The government is offering several incentives for 401(k) plans that provide Automatic Enrollment, including eliminating concerns that formerly led many plan sponsors to shy away from auto enrollment.

By definition, Auto enrollment only happens when the employee fails to advise the Plan whether, and to what extent, he or she wishes to participate. Thus, for example, unless the employee specifically declines plan participation, or elects a specific salary deferral rate, the employee is automatically enrolled at a pre-determined deferral rate (e.g.  6% of pay.)  Automatically enrolled employees are free to stop the automatic participation at any time.

Auto Enrollment took off after the Pension Protection Act of 2006 ("PPA") swept away any state laws that would prevent or restrict an employer from deducting 401(k) contributions from an employee's paycheck without his or her consent.  In addition, there are two other PPA related incentives for employers to use auto enrollment.  The first PPA gift is a longer period of time to correct discrimination failures under the ADP/ACP tests, without penalty.   Instead of a 2.5 month period, eligible plans are allowed a six month correction period. After this correction period, a federal 10% penalty tax applies to the amount of the correction.  The second PPA gift is a sort of "buyers' remorse" provision that auto enrollment plans can adopt.  This allows any participant who finds they are automatically contributing to a 401(k) plan to "opt out" within 90 days,  and receive a full refund of invested assets plus investment results to either the participant or the employer.

There are four (4) types of auto enrollment arrangements: the non-statutory Automatic Contribution Arrangement ("ACA"), the statutory ACA under ERISA Section 514(e), the Eligible Automatic Contribution Arrangement under Internal Revenue Code Section 414(w), and the Qualified Automatic Contribution Arrangement ("QACA") under IRC Section 401(k)(13).  Of these four possibilities, probably the most versatile is the QACA, which was effective in 2008.

The "QACA" : A Possible Alternative to traditional Safe Harbor Plans

A QACA, as noted above, is an automatic enrollment arrangement that has a safe harbor provision so that no discrimination testing is needed. This looks a lot like the traditional safe harbor plans that 401(k) plans that plan sponsors have been using for years, but with a number of important attributes.  First, the employer contributions do not need to become 100% vested until after two years of service.  That permits forfeitures for employees who leave with under two years.  Second, if the employer chooses to make contributions on a matching basis, the maximum contribution is 3.5% of pay instead of 4% required of most safe harbor plans.  The QACA matching formula is 100% of deferrals up to 1% of pay plus 50% of deferrals between 1% and 6% of pay. Alternatively, the plan sponsor may make a 3% non-elective contribution to all eligible participants.  Third, it must have an automatic escalator provision that automatically boosts the deferral rate from a minimum of 3% of pay in the first year to a minimum 6% by the fourth year of participation. This has proven to be quite attractive to 401(k) plan sponsors as shown by a survey that noted that those plans with an auto enrollment feature. Fourth, if the QACA rules are followed, the QACA, like other safe harbor arrangements,  is exempt from the top heavy rules.

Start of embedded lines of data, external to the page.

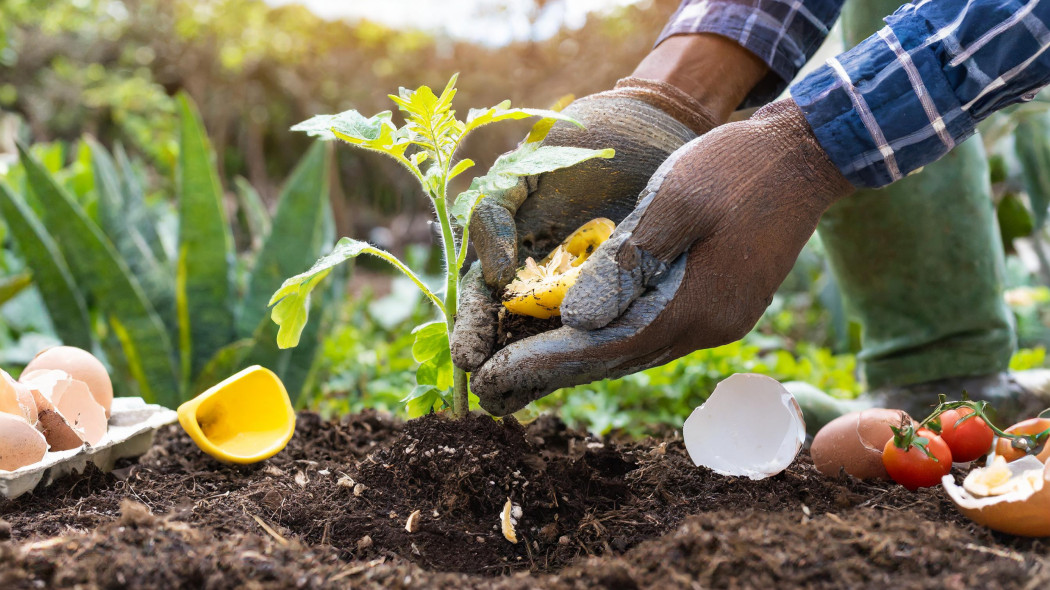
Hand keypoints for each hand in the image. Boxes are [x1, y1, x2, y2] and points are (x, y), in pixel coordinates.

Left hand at [469, 99, 854, 414]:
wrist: (806, 156)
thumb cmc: (737, 167)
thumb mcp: (676, 200)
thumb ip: (628, 261)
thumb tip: (577, 321)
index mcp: (697, 306)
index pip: (605, 347)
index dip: (546, 361)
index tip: (492, 374)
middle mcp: (708, 326)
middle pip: (617, 361)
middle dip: (552, 375)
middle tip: (494, 391)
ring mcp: (720, 320)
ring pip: (635, 352)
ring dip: (579, 364)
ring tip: (523, 374)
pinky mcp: (723, 306)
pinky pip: (654, 334)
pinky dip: (611, 341)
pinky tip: (582, 339)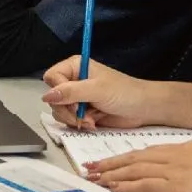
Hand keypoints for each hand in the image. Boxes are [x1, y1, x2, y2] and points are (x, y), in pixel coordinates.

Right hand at [41, 57, 166, 130]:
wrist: (144, 109)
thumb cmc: (126, 93)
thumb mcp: (98, 90)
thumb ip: (71, 92)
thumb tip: (47, 96)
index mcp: (75, 67)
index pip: (52, 78)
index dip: (59, 92)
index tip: (75, 103)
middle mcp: (73, 81)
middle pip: (52, 97)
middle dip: (67, 110)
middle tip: (83, 115)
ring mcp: (77, 98)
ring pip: (58, 111)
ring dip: (73, 119)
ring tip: (90, 121)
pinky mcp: (82, 112)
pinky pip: (68, 120)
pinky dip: (78, 125)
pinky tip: (92, 124)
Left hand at [84, 143, 191, 191]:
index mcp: (186, 149)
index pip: (148, 152)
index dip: (127, 157)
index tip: (112, 161)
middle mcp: (176, 156)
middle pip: (135, 158)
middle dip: (110, 164)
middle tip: (90, 168)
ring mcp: (176, 171)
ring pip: (134, 170)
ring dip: (111, 175)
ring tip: (94, 178)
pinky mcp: (178, 188)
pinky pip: (145, 186)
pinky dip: (126, 186)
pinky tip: (113, 189)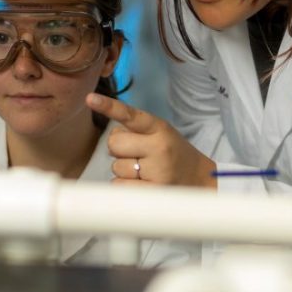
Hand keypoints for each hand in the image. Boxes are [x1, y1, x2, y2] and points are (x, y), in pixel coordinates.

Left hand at [85, 93, 216, 188]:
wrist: (201, 181)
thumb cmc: (173, 156)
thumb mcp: (161, 135)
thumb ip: (136, 132)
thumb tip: (112, 141)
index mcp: (159, 128)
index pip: (131, 115)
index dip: (109, 106)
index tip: (90, 99)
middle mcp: (159, 147)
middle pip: (113, 143)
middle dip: (119, 150)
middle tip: (139, 156)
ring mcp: (157, 171)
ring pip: (116, 167)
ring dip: (125, 171)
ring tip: (147, 172)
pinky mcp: (153, 192)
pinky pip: (119, 186)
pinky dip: (125, 187)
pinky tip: (143, 185)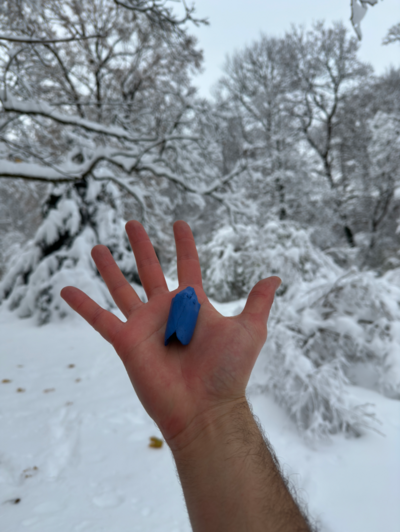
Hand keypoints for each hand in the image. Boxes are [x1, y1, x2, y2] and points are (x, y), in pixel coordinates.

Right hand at [61, 221, 279, 449]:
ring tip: (98, 246)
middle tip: (132, 223)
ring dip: (109, 267)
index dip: (184, 244)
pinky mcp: (126, 342)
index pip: (187, 265)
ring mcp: (145, 326)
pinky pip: (99, 318)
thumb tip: (275, 276)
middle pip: (150, 269)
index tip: (178, 223)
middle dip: (142, 246)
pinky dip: (82, 304)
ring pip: (122, 288)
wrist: (205, 407)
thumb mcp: (249, 330)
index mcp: (193, 304)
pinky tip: (65, 288)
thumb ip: (258, 302)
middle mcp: (167, 311)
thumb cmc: (228, 370)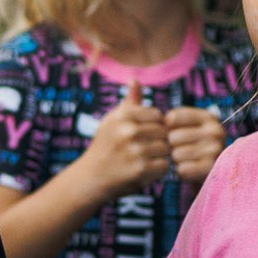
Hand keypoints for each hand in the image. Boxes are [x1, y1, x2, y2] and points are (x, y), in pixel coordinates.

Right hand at [71, 84, 172, 200]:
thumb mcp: (112, 120)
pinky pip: (165, 166)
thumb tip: (135, 79)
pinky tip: (145, 169)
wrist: (91, 178)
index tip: (143, 134)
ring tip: (145, 158)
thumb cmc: (105, 145)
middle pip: (164, 132)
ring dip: (160, 155)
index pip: (158, 115)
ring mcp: (136, 151)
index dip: (154, 126)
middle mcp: (129, 131)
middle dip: (159, 141)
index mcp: (123, 115)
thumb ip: (129, 102)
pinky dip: (158, 169)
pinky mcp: (141, 170)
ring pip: (166, 149)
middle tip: (145, 149)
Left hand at [164, 107, 226, 184]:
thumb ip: (172, 121)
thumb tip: (164, 122)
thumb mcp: (187, 128)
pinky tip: (189, 169)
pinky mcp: (211, 168)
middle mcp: (215, 131)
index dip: (167, 128)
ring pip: (176, 154)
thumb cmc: (193, 147)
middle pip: (173, 137)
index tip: (173, 133)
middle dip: (171, 146)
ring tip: (186, 160)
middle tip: (181, 150)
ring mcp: (215, 150)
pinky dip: (181, 172)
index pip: (173, 117)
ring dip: (176, 160)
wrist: (209, 173)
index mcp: (208, 117)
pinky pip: (182, 169)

Auto enrollment plans also can take care of the "Where do I invest their money?" question, by establishing a Qualified Default Investment Alternative ("QDIA"), for those unable or unwilling to direct the investment of their own money.

Overall, the auto enrollment tool, coupled with the auto escalator provision, gives the traditional 401(k) plan, additional, positive and powerful tools to increase plan participation, avoid ADP/ACP discrimination testing, get an exemption from the top heavy burdens, and depending on the plan design, at little or no cost to the plan sponsor.

Finally, since all pre-approved 401(k) plans must be restated during the next two years, now may be a good time to review plan design and implement changes as part of the restatement process.